In order to deduce $\lnot B$ from $(\lnot A \lor \lnot B)$, you'd need to have other information; for example, if you were also given a premise stating $A$, noting that $A \equiv \lnot\lnot A$, then you would be able to work your way to deducing $\lnot B$
(Note: See the Wikipedia entry for DeMorgan's Rules
On
No. Just fill in something for $A$ and $B$, for example take:
$A$: I am blue
$B$: I am a cube
Then $\neg(A \wedge B)$ means that it is not true that I am a blue cube. But does that mean that I am not a cube at all (which would be $\neg B$)? No, I could be a red cube, for example.
It is always a good idea to try and find counterexamples like this to any kind of logical inference: see if you can come up with a scenario that makes the givens true, but the inferred statement false. If you can find such a counterexample, then the inference is not valid. (if you can't find a counterexample, well, ... then either the inference is correct ... or you just didn't try hard enough in finding a counterexample!)

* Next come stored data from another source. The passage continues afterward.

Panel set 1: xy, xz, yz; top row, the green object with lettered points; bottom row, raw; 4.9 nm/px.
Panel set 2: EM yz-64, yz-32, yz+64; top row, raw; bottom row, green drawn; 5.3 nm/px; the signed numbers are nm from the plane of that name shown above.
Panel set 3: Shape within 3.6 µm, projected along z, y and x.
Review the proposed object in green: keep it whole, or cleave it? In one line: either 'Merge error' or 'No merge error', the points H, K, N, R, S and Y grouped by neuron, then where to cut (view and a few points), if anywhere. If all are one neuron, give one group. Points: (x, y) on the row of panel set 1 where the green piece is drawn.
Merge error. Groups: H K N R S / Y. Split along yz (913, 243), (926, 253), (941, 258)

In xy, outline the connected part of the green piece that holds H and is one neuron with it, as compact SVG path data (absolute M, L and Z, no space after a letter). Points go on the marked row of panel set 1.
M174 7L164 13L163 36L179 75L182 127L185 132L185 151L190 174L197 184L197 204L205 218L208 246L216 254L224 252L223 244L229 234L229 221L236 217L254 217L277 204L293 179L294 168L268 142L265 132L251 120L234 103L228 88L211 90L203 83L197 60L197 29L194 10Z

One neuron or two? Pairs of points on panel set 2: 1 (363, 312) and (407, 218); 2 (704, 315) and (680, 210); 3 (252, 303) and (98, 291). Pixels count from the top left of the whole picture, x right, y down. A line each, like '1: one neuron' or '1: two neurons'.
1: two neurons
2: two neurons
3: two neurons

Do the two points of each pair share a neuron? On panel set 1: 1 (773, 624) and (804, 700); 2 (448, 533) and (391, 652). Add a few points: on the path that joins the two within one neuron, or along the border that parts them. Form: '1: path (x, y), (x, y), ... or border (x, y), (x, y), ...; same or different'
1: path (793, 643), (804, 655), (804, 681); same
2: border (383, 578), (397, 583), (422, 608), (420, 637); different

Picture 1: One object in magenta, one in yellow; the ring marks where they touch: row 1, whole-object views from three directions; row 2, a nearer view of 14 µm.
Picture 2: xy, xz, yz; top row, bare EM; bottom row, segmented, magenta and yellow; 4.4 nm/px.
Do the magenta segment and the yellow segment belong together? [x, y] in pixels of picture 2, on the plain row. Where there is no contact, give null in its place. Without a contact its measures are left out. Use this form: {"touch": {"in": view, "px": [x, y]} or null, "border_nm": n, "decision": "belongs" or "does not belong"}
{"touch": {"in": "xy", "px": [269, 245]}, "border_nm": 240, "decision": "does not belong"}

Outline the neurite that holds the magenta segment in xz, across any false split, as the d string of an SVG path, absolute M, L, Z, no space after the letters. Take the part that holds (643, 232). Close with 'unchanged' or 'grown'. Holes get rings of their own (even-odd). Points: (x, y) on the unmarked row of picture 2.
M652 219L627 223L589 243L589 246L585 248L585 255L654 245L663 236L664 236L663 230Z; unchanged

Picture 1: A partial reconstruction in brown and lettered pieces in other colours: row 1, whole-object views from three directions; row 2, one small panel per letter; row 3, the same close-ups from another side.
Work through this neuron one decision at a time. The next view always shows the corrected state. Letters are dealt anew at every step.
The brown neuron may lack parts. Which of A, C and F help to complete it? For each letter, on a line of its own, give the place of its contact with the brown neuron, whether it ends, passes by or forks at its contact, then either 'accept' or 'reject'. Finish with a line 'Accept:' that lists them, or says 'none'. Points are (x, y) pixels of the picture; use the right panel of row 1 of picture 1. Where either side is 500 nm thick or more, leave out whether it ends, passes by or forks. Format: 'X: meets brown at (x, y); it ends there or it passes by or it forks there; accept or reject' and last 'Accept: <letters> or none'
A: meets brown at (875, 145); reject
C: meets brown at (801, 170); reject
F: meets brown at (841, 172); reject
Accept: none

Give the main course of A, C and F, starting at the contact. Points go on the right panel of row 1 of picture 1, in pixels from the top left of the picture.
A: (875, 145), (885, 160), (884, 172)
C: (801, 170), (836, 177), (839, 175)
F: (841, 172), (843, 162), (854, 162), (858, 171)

My point is: just because you are dealing with logical symbols and logical inference rules defined over those symbols should not mean that you can just stop thinking about what the statements mean informally.
No, it cannot. $\neg (A \wedge B)$ is equivalent (by DeMorgan's law) to $\neg A \vee \neg B$. And you cannot deduce $\neg B$ from $\neg A \vee \neg B$. For instance, if $A$ is "$x$ is prime" and $B$ is "$x$ is even" then $\neg (A \wedge B)$ is the statement "it is not the case that both $x$ is prime and $x$ is even." We cannot deduce from this $\neg B$, which is the statement "$x$ is not even" i.e. "$x$ is odd" because, for instance, $x$ could be $4$.